EXTRACTED TEXT: Begin
On 01/19/2015 07:46 AM, Howard Chu wrote:
Peter Hurley wrote:
On 01/18/2015 05:45 PM, Howard Chu wrote:
Peter Hurley wrote:
Commit 26df6d13406d1 ("tty: Add EXTPROC support for LINEMODE") added
the undocumented EXTPROC input processing mode, which ignores the ICANON
setting and forces pty slave input to be processed in non-canonical
mode.

What's the motivation to remove this code, rather than improve it if it
needs fixing? It has been removed from the Linux kernel at least once
before already, and that was a mistake back then too.

It is a significant maintenance burden, and I have concerns about the
level of support it's receiving. Here's some outstanding issues:

1. No man page documentation. At a minimum, tty_ioctl(4) and termios(3)
      need the userspace visible definitions and behavior documented. Better
      would be a LINEMODE (7) description of how this implementation works
      wrt supporting RFC 1116.

That can be added easily enough.

Is this you signing up?  :)

Sure. I suppose the obvious place to add it is near the TIOCPKT doc in tty_ioctl(4). But, about your further comment:

Thanks.

Which brings up another point: only a pty master should be able to set EXTPROC
mode. Right now, any tty can be set to EXTPROC and the pty slave can even
accidentally unset it. This argues for a new pty ioctl() to set EXTPROC in
termios. pty_set_termios() can silently merge the bit.

Historically EXTPROC could also be set on regular ttys, for lines that were hooked up to special terminal interfaces. E.g. X.29 PADs that did their own input processing. I'm not sure how relevant this is now, but this is the reason EXTPROC is not a pty-specific ioctl.

How does the remote end find out when non-canon mode is selected?
And who does the EXTPROC setting, because if it's the program that opened the
tty, then it can just select raw mode instead.
EXTRACTED TEXT: End
DATA EXCERPT: Begin
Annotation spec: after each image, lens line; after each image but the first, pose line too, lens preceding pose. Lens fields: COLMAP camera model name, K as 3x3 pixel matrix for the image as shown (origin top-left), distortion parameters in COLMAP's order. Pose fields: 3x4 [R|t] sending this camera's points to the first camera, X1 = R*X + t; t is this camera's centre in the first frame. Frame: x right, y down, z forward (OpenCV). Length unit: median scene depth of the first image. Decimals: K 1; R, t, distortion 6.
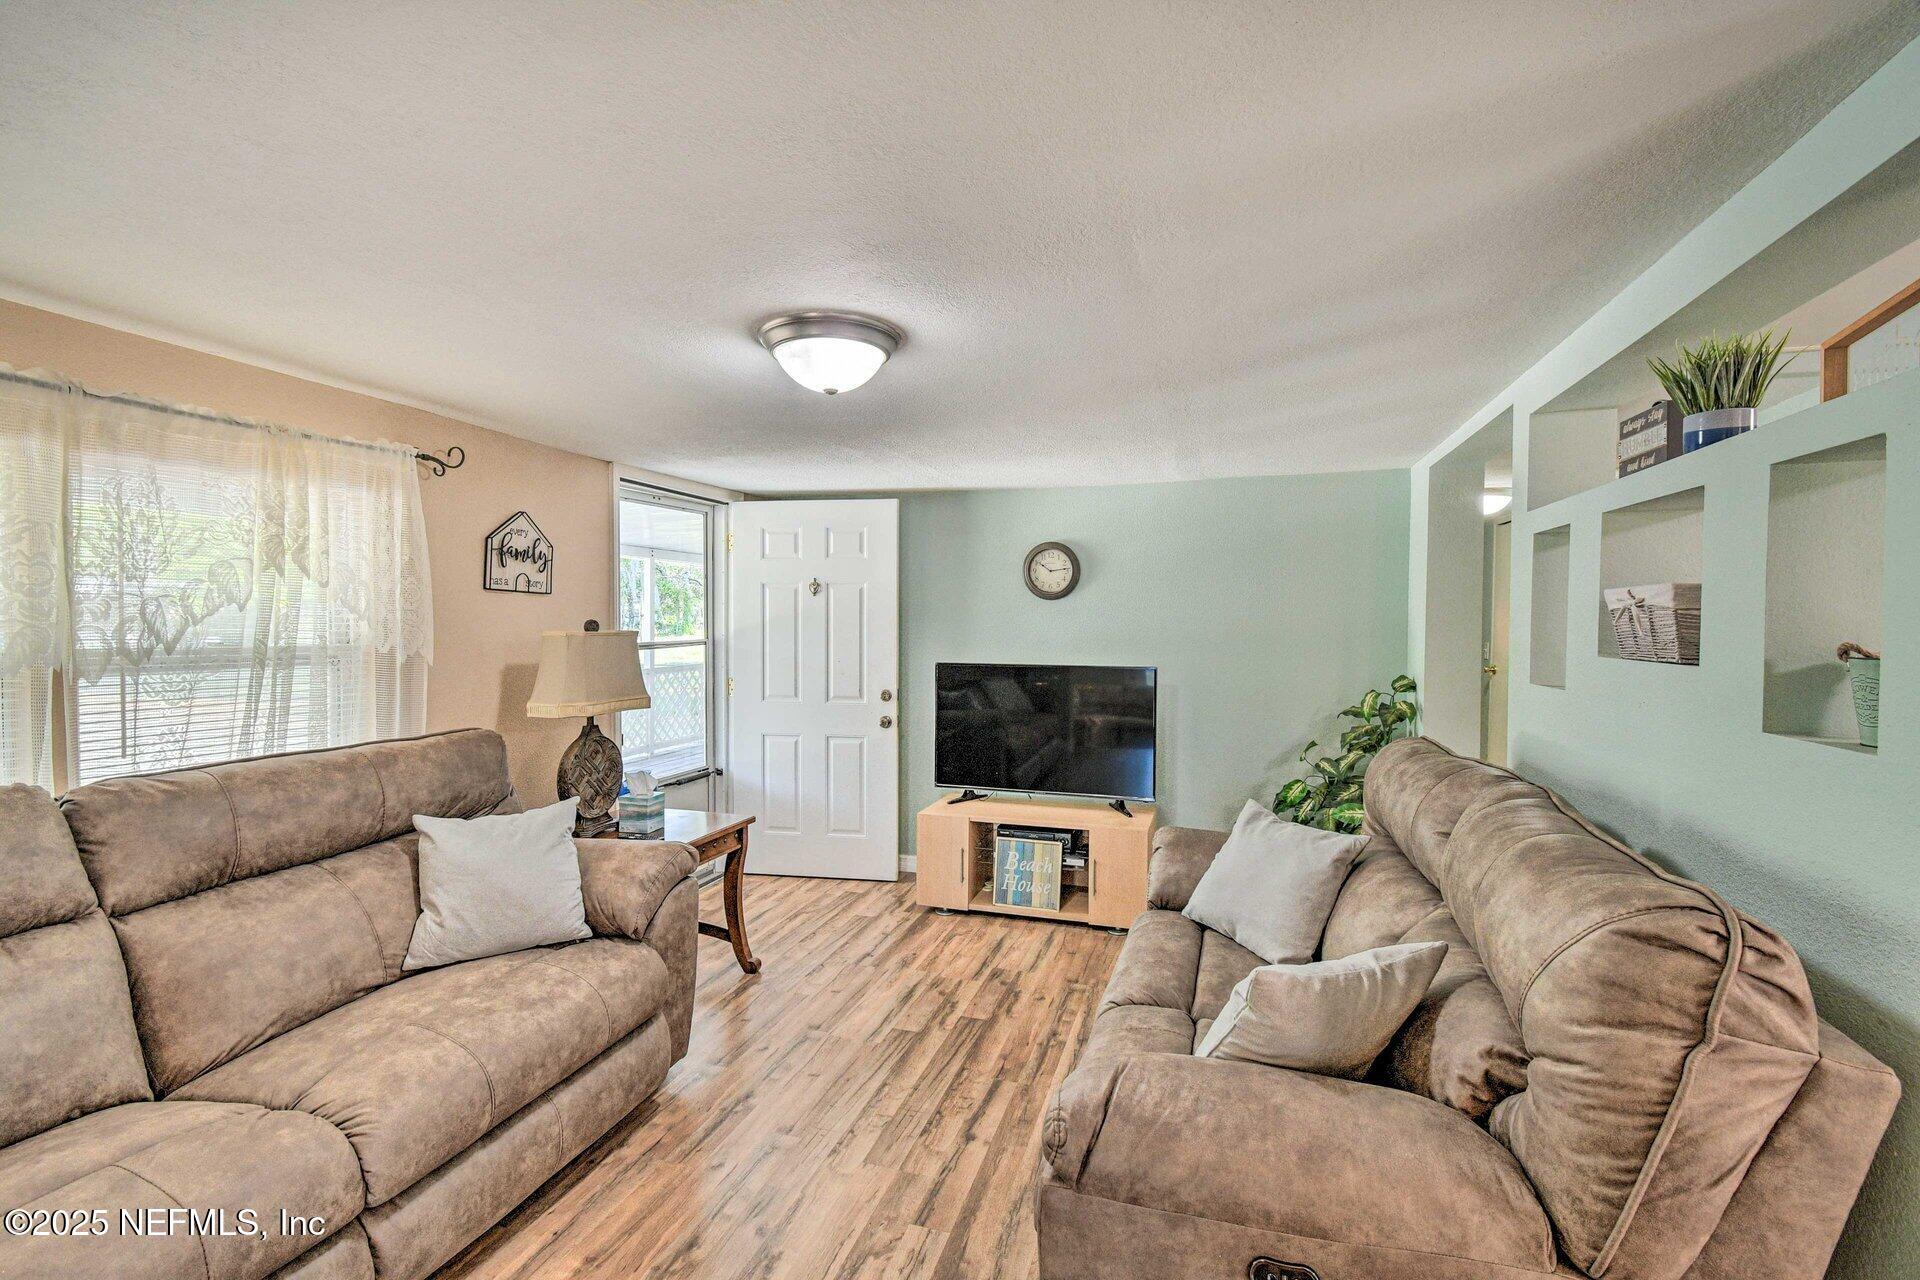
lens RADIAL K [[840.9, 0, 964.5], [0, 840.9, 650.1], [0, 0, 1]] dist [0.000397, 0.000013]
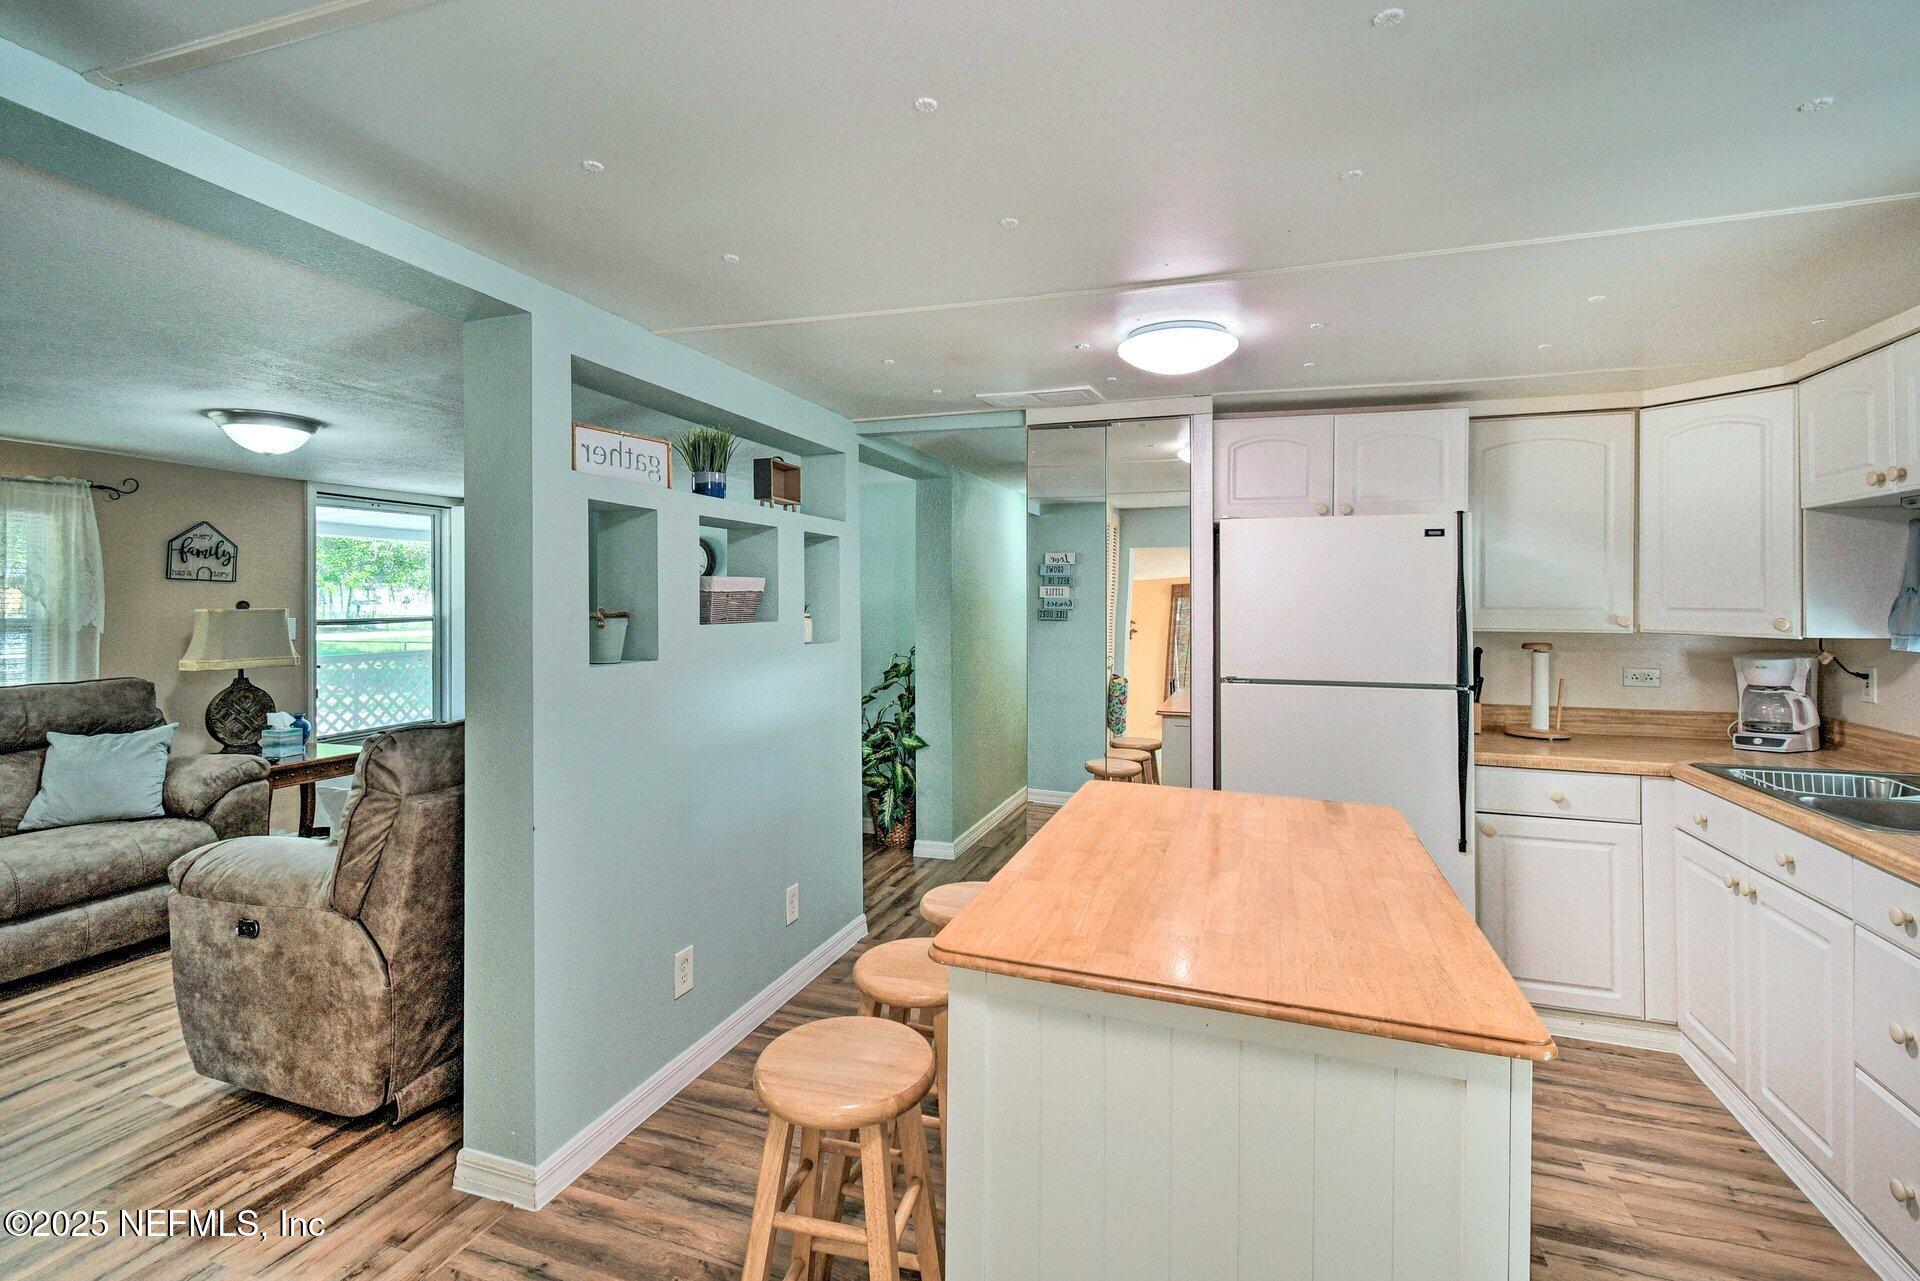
DATA EXCERPT: End
### WORK INSTRUCTIONS
1: In the email thread on EXTPROC, take the part that opens with the words containing "What's the motivation" and closes with "added easily enough.". Reproduce it with "maintenance burden" replaced by "maintenance cost".
2: From the email thread on EXTPROC, rewrite the paragraph beginning "Historically EXTPROC could also be set on regular ttys" as a shorter paragraph that keeps its main facts.
3: Translate this sentence from the email thread on EXTPROC into Spanish: "Right now, any tty can be set to EXTPROC and the pty slave can even accidentally unset it."

### EXERCISE SOLUTIONS
1:
What's the motivation to remove this code, rather than improve it if it
needs fixing? It has been removed from the Linux kernel at least once
before already, and that was a mistake back then too.

It is a significant maintenance cost, and I have concerns about the
level of support it's receiving. Here's some outstanding issues:

1. No man page documentation. At a minimum, tty_ioctl(4) and termios(3)
      need the userspace visible definitions and behavior documented. Better
      would be a LINEMODE (7) description of how this implementation works
      wrt supporting RFC 1116.

That can be added easily enough.

2: EXTPROC could once be set on regular ttys connected to special terminal interfaces, such as X.29 PADs that handled their own input processing. The writer is unsure whether this still matters, but it explains why EXTPROC is not a pty-specific ioctl.

3: En este momento, cualquier tty puede configurarse en modo EXTPROC, e incluso el esclavo del pty puede desactivarlo accidentalmente.